Segment Start: Given passage

There are different reasons as to why your child experience separation anxiety. But basically, the main reason is that they believe that survival at any phase solely depends on the visibility of their parents or caregiver. When you leave your child, it makes him feel unsecured. He doesn't have a strong sense of time to figure out when will you return thus the clinging, screaming and crying. For him, leaving him for 30 minutes is the same as you not being around for a day. That’s how it works in his young mind.  

You might be familiar with the line “Fake it till you make it”, soooo here we round up tricks and activities that you can use till your baby can make his way thru separation anxiety:
1. Your preschooler could bring a comfort object to school. This could help ease his separation anxiety and reassure him that he brings a piece of home with him. It could be his stuff toy, favorite coloring book, his tumbler or anything he finds solace in. Children almost always outgrow the need to bring a comfort object to school.

2. Avoid putting drama and fanfare when saying goodbye. Keep it short, simple and sweet. When you pick him up at the end of the day, let it stick to his mind that you come back as you promise. Through this, you can avoid upsetting drop-off and teary tales all over again.

3. Do not be get tempted on going back and checking her out once you already left. If you keep on going back and check her, it will create a reciprocal actions which means she’ll check on you constantly, too. Ut may also drive her attention away from the activities she should be doing because she knows you might just be somewhere around.

Segment End: Given passage
Segment Start: Excerpted records

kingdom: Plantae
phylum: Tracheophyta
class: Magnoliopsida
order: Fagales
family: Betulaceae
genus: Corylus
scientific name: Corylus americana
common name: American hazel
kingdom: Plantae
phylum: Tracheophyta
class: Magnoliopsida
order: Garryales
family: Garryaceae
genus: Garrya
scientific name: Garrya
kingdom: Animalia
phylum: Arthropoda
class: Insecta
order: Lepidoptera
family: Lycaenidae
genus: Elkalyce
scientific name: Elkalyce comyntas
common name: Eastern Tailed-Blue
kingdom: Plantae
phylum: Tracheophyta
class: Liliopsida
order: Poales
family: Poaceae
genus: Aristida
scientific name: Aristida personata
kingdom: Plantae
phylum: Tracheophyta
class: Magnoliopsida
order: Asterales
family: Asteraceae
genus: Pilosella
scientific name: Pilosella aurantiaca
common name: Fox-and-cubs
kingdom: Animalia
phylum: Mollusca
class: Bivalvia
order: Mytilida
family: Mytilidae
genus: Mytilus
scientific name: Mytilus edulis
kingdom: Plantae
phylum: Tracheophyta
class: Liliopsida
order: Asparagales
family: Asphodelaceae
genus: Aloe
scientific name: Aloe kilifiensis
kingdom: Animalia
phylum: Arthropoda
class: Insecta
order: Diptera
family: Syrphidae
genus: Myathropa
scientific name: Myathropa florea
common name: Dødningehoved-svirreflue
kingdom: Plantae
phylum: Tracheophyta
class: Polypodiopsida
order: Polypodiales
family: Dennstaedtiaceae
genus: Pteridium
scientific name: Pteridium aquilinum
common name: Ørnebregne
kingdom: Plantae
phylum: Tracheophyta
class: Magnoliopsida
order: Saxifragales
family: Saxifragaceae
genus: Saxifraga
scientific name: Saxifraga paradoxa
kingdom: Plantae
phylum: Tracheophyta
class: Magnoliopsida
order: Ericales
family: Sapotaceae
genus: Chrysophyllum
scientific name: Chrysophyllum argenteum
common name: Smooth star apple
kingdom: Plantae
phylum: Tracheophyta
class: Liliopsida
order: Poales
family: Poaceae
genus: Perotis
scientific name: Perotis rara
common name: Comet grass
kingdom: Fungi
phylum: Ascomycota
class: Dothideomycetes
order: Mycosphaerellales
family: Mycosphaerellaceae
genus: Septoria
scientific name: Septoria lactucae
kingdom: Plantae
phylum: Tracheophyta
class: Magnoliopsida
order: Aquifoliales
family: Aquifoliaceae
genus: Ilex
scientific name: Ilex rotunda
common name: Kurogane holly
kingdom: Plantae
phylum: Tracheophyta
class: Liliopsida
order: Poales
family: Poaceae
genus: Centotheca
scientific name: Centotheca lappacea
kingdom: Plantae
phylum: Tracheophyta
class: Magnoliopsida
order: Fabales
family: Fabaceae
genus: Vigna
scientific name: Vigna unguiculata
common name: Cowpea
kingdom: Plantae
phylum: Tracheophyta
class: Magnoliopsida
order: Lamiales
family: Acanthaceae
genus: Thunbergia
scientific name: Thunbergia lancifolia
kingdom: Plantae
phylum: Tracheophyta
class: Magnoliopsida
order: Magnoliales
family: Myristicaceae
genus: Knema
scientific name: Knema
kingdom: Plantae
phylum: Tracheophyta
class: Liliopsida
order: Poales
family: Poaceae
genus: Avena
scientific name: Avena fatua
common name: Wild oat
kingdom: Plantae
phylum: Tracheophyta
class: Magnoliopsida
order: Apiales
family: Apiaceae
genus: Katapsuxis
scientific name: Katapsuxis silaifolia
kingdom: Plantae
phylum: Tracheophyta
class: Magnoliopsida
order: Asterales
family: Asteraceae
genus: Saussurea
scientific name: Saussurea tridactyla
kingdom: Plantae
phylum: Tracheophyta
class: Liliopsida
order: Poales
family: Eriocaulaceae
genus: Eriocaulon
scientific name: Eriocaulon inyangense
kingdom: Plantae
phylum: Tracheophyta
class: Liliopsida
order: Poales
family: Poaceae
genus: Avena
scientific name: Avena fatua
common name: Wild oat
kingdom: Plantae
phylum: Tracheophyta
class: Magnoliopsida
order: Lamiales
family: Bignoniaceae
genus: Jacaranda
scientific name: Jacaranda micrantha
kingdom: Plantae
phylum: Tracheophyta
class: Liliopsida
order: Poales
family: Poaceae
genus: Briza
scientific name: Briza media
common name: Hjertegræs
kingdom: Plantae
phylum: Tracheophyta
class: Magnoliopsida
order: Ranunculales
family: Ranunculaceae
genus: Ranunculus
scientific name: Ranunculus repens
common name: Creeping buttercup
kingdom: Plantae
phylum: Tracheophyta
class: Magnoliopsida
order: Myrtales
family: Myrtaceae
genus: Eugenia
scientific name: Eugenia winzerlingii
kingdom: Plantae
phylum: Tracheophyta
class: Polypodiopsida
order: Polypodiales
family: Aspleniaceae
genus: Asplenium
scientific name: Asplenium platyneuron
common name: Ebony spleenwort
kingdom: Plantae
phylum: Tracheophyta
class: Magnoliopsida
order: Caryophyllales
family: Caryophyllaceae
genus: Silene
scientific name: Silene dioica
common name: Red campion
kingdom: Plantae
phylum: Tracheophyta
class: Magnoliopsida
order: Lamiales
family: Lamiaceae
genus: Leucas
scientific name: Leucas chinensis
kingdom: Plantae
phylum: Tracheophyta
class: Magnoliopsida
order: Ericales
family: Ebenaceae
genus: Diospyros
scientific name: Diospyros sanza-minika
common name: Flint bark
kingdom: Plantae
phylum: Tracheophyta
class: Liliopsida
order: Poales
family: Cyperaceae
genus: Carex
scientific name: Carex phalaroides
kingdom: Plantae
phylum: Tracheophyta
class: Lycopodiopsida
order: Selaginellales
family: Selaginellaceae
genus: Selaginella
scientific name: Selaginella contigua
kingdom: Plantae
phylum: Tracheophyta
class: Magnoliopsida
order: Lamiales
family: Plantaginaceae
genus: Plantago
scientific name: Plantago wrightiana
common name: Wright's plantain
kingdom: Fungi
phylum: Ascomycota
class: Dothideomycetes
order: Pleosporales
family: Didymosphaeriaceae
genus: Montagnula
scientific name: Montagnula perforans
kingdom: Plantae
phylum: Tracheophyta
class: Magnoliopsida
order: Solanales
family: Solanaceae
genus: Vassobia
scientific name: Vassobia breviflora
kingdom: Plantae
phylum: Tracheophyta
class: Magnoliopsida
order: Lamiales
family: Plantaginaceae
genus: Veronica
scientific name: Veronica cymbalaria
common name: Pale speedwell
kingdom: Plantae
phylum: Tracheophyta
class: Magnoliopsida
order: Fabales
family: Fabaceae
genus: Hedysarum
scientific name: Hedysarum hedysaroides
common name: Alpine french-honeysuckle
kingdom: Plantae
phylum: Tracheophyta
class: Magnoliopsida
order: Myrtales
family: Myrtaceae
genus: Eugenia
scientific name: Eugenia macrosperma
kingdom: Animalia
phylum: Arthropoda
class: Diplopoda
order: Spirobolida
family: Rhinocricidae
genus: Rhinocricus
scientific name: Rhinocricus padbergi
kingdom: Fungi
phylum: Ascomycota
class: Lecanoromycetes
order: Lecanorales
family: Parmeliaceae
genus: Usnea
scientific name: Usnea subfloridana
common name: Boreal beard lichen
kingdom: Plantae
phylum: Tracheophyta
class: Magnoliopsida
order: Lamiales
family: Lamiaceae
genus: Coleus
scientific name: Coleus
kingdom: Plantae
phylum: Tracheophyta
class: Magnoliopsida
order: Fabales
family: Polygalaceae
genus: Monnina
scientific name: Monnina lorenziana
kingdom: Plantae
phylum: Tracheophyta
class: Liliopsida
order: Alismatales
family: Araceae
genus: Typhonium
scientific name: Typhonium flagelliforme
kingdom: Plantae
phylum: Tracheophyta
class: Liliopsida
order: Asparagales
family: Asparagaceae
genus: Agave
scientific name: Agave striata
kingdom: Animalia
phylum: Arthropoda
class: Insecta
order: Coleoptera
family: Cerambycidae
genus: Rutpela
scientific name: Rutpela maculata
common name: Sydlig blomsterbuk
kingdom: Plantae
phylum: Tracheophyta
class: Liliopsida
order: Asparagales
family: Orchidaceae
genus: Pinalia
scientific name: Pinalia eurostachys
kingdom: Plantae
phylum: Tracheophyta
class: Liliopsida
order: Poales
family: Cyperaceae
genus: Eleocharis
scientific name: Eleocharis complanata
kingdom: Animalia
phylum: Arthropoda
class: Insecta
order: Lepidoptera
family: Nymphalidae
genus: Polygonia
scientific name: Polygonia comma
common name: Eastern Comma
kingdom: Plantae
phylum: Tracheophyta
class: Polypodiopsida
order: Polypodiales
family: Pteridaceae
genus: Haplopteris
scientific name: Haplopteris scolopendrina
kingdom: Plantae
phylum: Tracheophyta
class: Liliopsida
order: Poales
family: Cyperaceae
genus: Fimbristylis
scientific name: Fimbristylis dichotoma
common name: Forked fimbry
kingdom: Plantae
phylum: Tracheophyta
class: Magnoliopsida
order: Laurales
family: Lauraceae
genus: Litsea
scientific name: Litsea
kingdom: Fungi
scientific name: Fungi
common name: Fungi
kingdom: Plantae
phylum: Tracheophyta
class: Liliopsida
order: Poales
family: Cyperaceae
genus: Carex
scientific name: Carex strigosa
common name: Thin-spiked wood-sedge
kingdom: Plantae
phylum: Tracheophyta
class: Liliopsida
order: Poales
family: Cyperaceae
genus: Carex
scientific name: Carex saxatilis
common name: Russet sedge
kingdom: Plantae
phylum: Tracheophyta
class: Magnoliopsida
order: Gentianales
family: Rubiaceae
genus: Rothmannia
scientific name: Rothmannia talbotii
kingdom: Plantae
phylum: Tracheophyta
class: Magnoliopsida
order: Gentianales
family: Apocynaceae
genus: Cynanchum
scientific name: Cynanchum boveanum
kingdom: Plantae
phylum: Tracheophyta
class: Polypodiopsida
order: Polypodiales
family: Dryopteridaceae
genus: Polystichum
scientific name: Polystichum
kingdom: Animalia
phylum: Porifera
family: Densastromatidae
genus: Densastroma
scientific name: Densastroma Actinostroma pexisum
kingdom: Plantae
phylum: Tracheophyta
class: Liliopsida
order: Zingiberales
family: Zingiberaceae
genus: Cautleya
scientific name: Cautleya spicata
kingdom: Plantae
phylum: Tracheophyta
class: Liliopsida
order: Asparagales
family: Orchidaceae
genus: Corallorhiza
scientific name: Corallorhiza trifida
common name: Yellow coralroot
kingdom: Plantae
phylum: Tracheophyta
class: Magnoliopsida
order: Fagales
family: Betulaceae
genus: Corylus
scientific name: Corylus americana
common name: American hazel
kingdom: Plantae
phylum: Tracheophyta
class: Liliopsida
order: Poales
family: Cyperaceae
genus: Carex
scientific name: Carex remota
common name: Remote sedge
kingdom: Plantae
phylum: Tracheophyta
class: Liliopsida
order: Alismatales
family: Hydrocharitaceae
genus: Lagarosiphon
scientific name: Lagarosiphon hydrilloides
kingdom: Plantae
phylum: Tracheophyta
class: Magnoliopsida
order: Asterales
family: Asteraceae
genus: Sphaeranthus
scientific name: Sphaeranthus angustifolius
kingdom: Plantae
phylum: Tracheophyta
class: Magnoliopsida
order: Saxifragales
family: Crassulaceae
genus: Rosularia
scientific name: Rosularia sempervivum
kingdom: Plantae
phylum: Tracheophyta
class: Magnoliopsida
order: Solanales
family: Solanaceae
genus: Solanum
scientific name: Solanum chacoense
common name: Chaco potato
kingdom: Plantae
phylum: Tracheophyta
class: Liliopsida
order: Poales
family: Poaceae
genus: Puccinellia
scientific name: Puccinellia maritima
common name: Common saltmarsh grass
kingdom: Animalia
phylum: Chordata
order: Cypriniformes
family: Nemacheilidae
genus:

Segment End: Excerpted records

▶ Problem details
Please translate this sentence from the passage on separation anxiety into Spanish: "Children almost always outgrow the need to bring a comfort object to school." The listing is separate material, unrelated to the passage on separation anxiety.

▶ Answer for the task
Los niños casi siempre superan la necesidad de llevar un objeto de consuelo a la escuela.